Selected excerpt:
════════

We know from our members' experience that discipline is far
more important to covered calls than raw skill |
The answer to the question of covered calls
vs. option spreads ultimately depends on several things, principally
your perspective and taste for adventure. Option spreads can create
large profits but also large losses. You must be an excellent technical
analyst, however, to make consistent money in spreads and should
have an excellent understanding of market dynamics. When the stock
moves overnight against a spread position, there is no way to get
out of the spread until the next trading day. You can only hope
the stock pulls back before expiration and gives you a chance to
ameliorate the loss.
Here is an example of the problem: if you had
a short $35/long $40 bear call spread on Sepracor (SEPR) in the
March cycle when SEPR was $28, you would have gotten badly hurt,
because it gapped up $10 overnight to put the spread underwater.
Spreads can pose considerable danger for investors,
especially investors who lack trading experience and even more especially
for those who lack trade management experience. If the stock moves
adversely to you, spreads are almost impossible to fix, either because
the options become worthless, or because the cost to buy back the
short option rises dramatically. In debit spreads, the debit is
the maximum loss, but a loss of 100% is still a huge loss! If that
is not bad enough, implied volatility can evaporate, leaving the
trader with options worth very little, so that no action (except
an Act of God) can save the trade.
Calendar spreads do little to diminish the risk
inherent to spreads. First, a gapping stock can catch a calendar
trader just like any other.
Example: buy the July 35 on a $28
stock and begin selling $30 calls against it each month. If the
stock moves above $28 the trade is in trouble, and a move (or
worse, a gap) above $35 would hand the trader a good spanking.
Second, if the market moves away from the
long calendar option that you’re selling options against, you have
to clear the long calendar at a loss.
In the above example, if the stock drops to $25,
or $20, how profitable will it be to sell options against a long
35 call? The farther out a calendar is bought, the greater the
likelihood of a price move making the long calendar irrelevant
or painful.
Third, if a trader buys a calendar at a
point of high implied volatility to sell other options against it,
he is in trouble if volatility implodes, because the premiums from
selling options every month against the calendar will collapse,
obviating the very reason he or she got into the trade.
And there's one more thing about spreads: if the
trade moves against you, it is always possible to wait for a pullback
or advance to remedy the situation, and these do happen. But remember
that when your short option has become an ITM option, you are always
at risk of being called out and cementing the loss in place permanently.

════════

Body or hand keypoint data
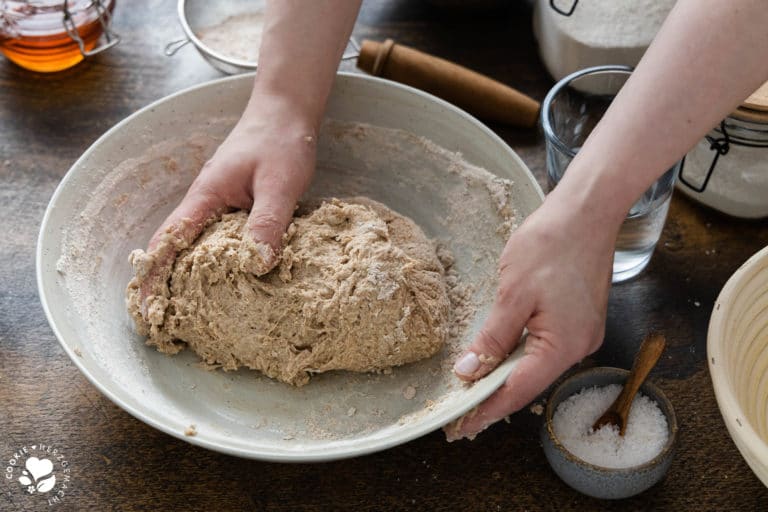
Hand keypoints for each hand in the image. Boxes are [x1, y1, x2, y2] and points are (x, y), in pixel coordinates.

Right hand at [136, 91, 317, 313]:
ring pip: (203, 247)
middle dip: (170, 285)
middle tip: (172, 325)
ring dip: (198, 277)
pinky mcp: (240, 207)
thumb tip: (257, 266)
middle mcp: (208, 204)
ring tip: (201, 316)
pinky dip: (225, 262)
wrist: (288, 111)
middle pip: (179, 249)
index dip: (155, 277)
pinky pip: (226, 240)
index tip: (148, 310)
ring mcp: (223, 205)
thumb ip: (268, 221)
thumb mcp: (279, 184)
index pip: (169, 241)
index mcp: (206, 197)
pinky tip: (238, 282)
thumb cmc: (281, 141)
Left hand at [444, 194, 618, 440]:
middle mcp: (580, 347)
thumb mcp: (512, 294)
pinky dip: (522, 357)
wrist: (586, 212)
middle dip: (494, 399)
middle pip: (529, 384)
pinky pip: (547, 349)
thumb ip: (492, 338)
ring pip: (537, 366)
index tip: (461, 429)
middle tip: (461, 414)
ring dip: (507, 377)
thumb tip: (470, 372)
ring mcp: (584, 334)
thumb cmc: (550, 245)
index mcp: (563, 346)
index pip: (517, 392)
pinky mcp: (581, 321)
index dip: (486, 411)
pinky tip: (502, 358)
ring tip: (475, 389)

════════

Activity:
In the excerpt on covered calls and option spreads, what is stated to be the maximum loss in a debit spread?

Exercise result:
The debit.